Fast forward about two and a half years, I was then living with my future wife Victoria in a basement apartment in the Vanier neighbourhood of Ottawa, something I never would have fathomed that evening over beers with Ryan. But there I was and given my meagre call centre salary and Victoria’s part-time hours while finishing up her Master’s degree, we were living a frugal existence to say the least. They say that necessity breeds ingenuity. I guess this is how I discovered that the Ottawa public library loaned out DVDs for free and how I managed to watch a lot of films I might not have otherwise seen (like “Eternal sunshine of the spotless mind”, for example).

On one of my many trips to the main branch downtown (where they had the best selection), I picked up a Hugh Grant rom-com called “About a boy”. I’ve always loved Hugh Grant in pretty much everything he’s done, despite the fact that there’s some truth to the critique that he’s always playing the same character with only slight variations. However, his role of Will in “About a boy” seemed to me then (and still does) the role Hugh Grant was born to play and the film was so much more than your normal rom-com fare. I remember sitting afterwards while the credits rolled and absently humming along with the music, not really knowing what hit me, and I noticed that it was based on a book by Nick Hornby. The name seemed vaguely familiar so I crossed the living room to my desktop computer, booted it up, and did a Google search. The connection was made, I ordered the Nick Hornby book from the library, finished it, and ordered another and another, until I had gotten through everything he had thus far written.
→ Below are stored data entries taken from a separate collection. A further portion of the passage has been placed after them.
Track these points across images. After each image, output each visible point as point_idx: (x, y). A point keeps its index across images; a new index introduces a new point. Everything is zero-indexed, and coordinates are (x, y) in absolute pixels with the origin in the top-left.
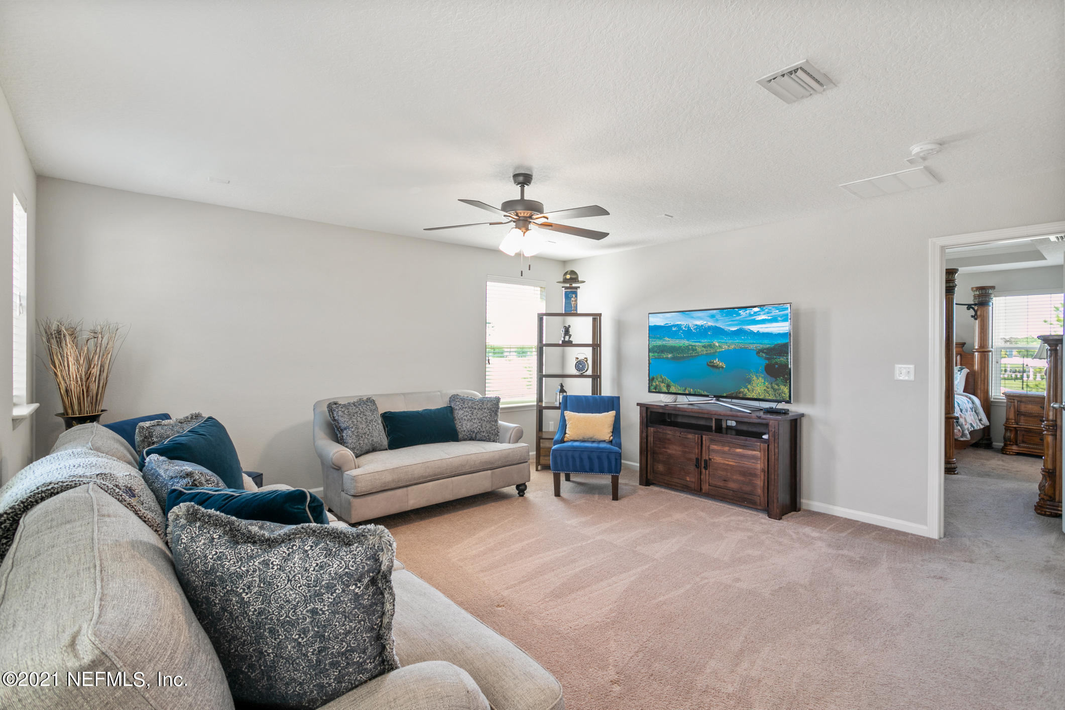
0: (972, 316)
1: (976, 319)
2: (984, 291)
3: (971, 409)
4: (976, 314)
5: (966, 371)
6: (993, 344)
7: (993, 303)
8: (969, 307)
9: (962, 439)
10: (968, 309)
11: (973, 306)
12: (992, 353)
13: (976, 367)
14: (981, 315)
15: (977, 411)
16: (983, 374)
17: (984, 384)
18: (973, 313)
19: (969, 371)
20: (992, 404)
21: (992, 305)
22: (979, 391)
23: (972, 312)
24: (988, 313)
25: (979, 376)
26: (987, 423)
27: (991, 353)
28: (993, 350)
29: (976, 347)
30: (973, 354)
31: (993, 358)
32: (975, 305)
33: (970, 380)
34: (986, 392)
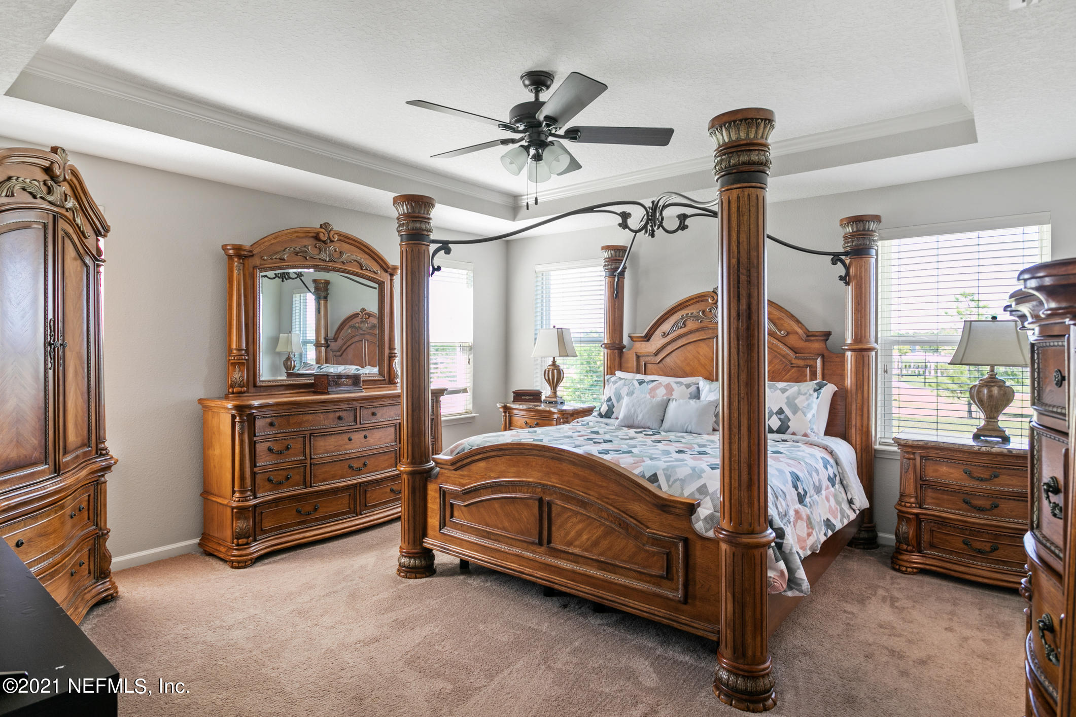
0: (841, 278)
1: (847, 284)
2: (861, 226)
3: (831, 480)
4: (848, 273)
5: (830, 389)
6: (879, 335)
7: (877, 251)
8: (836, 258)
9: (790, 594)
10: (834, 263)
11: (843, 257)
12: (876, 353)
13: (849, 382)
14: (855, 276)
15: (845, 482)
16: (859, 395)
17: (862, 415)
18: (842, 272)
19: (836, 389)
20: (877, 456)
21: (877, 254)
22: (853, 431)
23: (840, 269)
24: (867, 271)
25: (854, 400)
26: (865, 504)
27: (873, 353)
28: (878, 347)
29: (849, 341)
30: (844, 355)
31: (877, 361)
32: (846, 254)
33: (839, 407)
34: (866, 433)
Hornby has since become one of my favourite authors to read (though for some reason, I still can never remember his name).

The film “About a boy” (properly) introduced me to Nick Hornby but it also introduced me to English singer/songwriter, Damon Gough (aka Badly Drawn Boy). On the back of his wildly successful debut released two years beforehand*, the filmmakers asked Gough to score the film and his soundtrack is a mix soundbite-like jingles and fully-formed songs, all with the same laidback groove and hipster cool feel. “Something to talk about” is one of these latter and the second proper single released from the album. It’s got the strut and flow and attitude of the film’s main character. Indeed, you could easily imagine Gough walking down the street behind Will, performing this as his personal theme music, all decked out in knitted hat, shaggy hair, beard, and sunglasses. Subtle and hip and effortless. That is all.

For the rest of the Best tunes of 2002 list, click here.

*I spoke a bit about that debut when “Once around the block”, one of its singles, appeared on my Best tunes of 2000 list.